USD/JPY
The US dollar broke down significantly against the Japanese yen during the trading session on Friday, as there has been a major “risk off move.” With that being the case, the Japanese yen was bought, as it is the premier safety currency. The S&P 500 broke down as well, so it was essentially a full on safety trade. The ¥109 level being broken to the downside is a sign that we are going to go lower, perhaps down to the ¥108 level. That level does look like it’s going to be tested, but the fact that we closed at the bottom of the candle stick tells me that there is still follow-through to come.
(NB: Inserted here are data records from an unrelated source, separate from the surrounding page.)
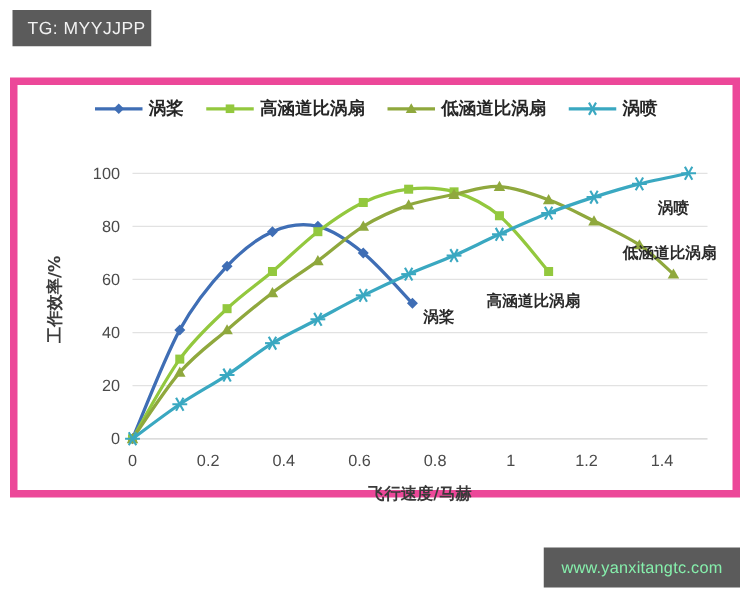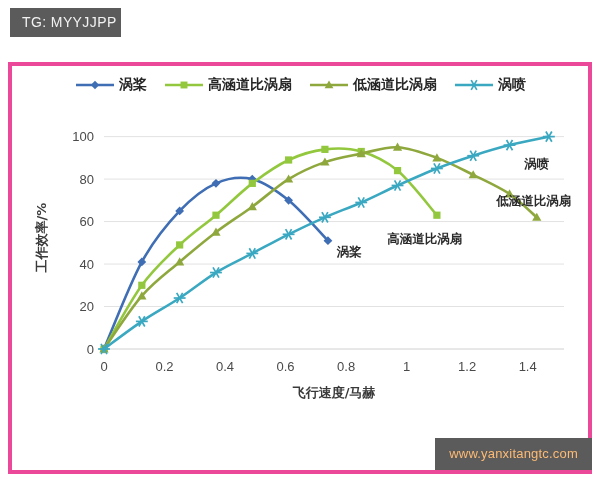--- a/index.html
+++ b/index.html
@@ -10,29 +10,29 @@
   }
   #tg-badge{
     position:absolute;left:10px;top:8px;
     background:#5b5b5b;color:#f2f2f2;
     font-size:14px;letter-spacing:.4px;
     padding:6px 4px 7px 12px;
     white-space:nowrap;
   }
   #watermark{
     position:absolute;right:8px;bottom:10px;
-    background:#5b5b5b;color:#fdba74;
+    background:#5b5b5b;color:#86efac;
     font-size:13px;letter-spacing:.2px;
     padding:8px 14px 9px 14px;
     white-space:nowrap;
   }
   #chart-panel{
     position:absolute;left:8px;top:62px;
-    width:584px;height:412px;
-    background:#ffffff;border:4px solid #ec4899;
+    width:584px;height:336px;
+    background:#ffffff;border:6px solid #ec4899;
     box-sizing:border-box;
     padding-left:12px;
   }
   #legend{
     position:absolute;left:0;top:10px;width:100%;
     display:flex;justify-content:center;align-items:center;
     gap:16px;
   }
   .legend-item{display:flex;align-items:center;gap:3px;}
   .legend-line{display:block;width:42px;height:14px;position:relative;}

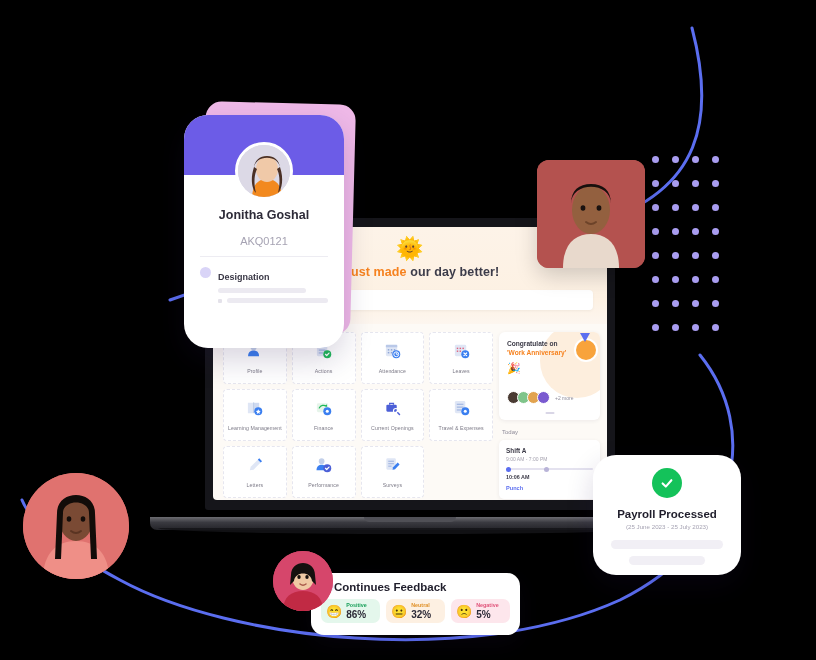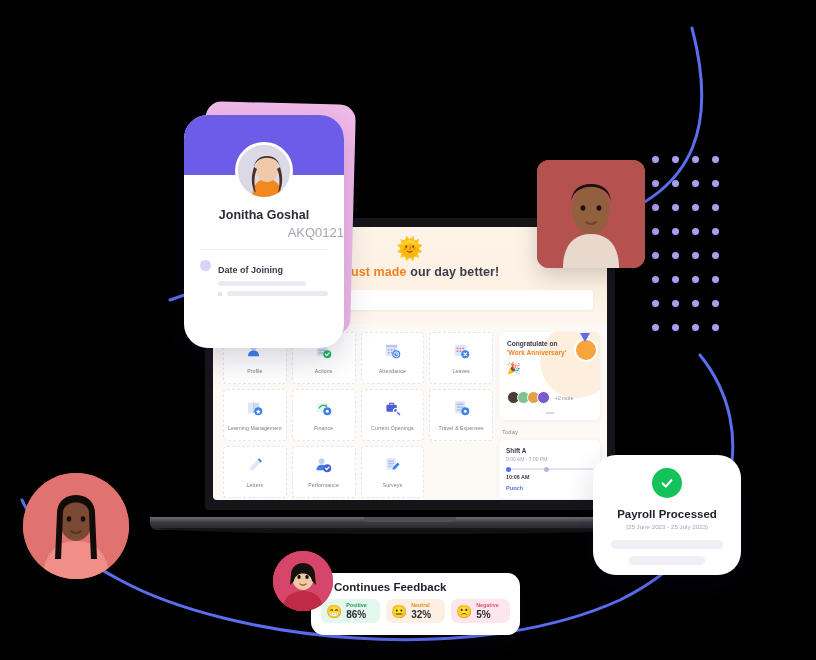--- a/index.html
+++ b/index.html
@@ -143,21 +143,21 @@
     background: #fff; border-radius: 24px; overflow: hidden;
     box-shadow: 0 12px 30px rgba(40,20,80,.18);
   }
   .emp-head { height: 60px; background: #6c5ce7; }
   .emp-avatar {
     position: absolute; left: 50%; top: 27px; transform: translateX(-50%);
     width: 58px; height: 58px; border-radius: 50%;
     border: 3px solid #fff; overflow: hidden; background: #d8d6e3;
   }
   .emp-name { text-align: center; margin-top: 33px; font-size: 12.5px; font-weight: 700; color: #2d2b38; }
-  .emp-id { text-align: right; font-size: 13px; color: #a6a3b3; margin-top: 3px; }
+  .emp-id { text-align: center; font-size: 11px; color: #a6a3b3; margin-top: 13px; }
   .emp-div { height: 1px; background: #edecf2; margin: 9px 16px 0; }
   .emp-list { padding: 9px 16px 0; }
   .emp-item { display: flex; align-items: flex-start; gap: 7px; margin-bottom: 5px; }
   .emp-bullet { width: 11px; height: 11px; border-radius: 50%; background: #d9d4f7; flex: none; margin-top: 1px; }
   .emp-label { font-size: 9px; font-weight: 700; color: #3a3846; }
   .sk { height: 5px; border-radius: 3px; background: #eceaf1; margin-top: 4px; }
   .emp-sub { margin-left: 18px; }
   .emp-sub .row { display: flex; align-items: center; gap: 5px; margin-top: 3px; }
   .emp-sub .row i { width: 4px; height: 4px; border-radius: 1px; background: #e4e2ea; flex: none; }
   .emp-sub .row .sk { margin-top: 0; flex: 1; }
@@ -478,21 +478,21 @@
       </svg>
     </div>
     <div class="emp-name">Jonitha Goshal</div>
     <div class="emp-id">AKQ0121</div>
     <div class="emp-div"></div>
     <div class="emp-list" id="emp-list">
         <div>
     <div class="emp-item">
       <span class="emp-bullet"></span>
       <span>
-        <span class="emp-label">Date of Joining</span>
+        <span class="emp-label">Designation</span>
         <div class="sk" style="width:88px"></div>
       </span>
     </div>
     </div>
         <div>
     <div class="emp-sub">
         <div class="row">
               <i></i>
               <span class="sk"></span>
             </div>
Short-term rallies will be selling opportunities on signs of exhaustion. At this point I have no interest in buying this market and believe that you should be looking for value in the Japanese yen as risk appetite looks horrible.
AUD/USD
The Australian dollar rallied a bit during the trading session on Friday, as we continue to bounce around the 0.69 level. Looking at this chart, the 0.68 level underneath is massive support while the 0.70 level above is massive resistance. It does look as if we are trying to find some type of support for longer-term move, but we need some type of help, perhaps in the form of the US/China trade talks. I would not hold my breath for that. In the meantime, I fully anticipate that we go back and forth in this general vicinity but one thing you should be aware of is that the last two weeks have formed hammers. That tells me that there is a serious attempt for people to pick up the Aussie dollar based upon value. You are going to need to be very patient when it comes to that type of trade.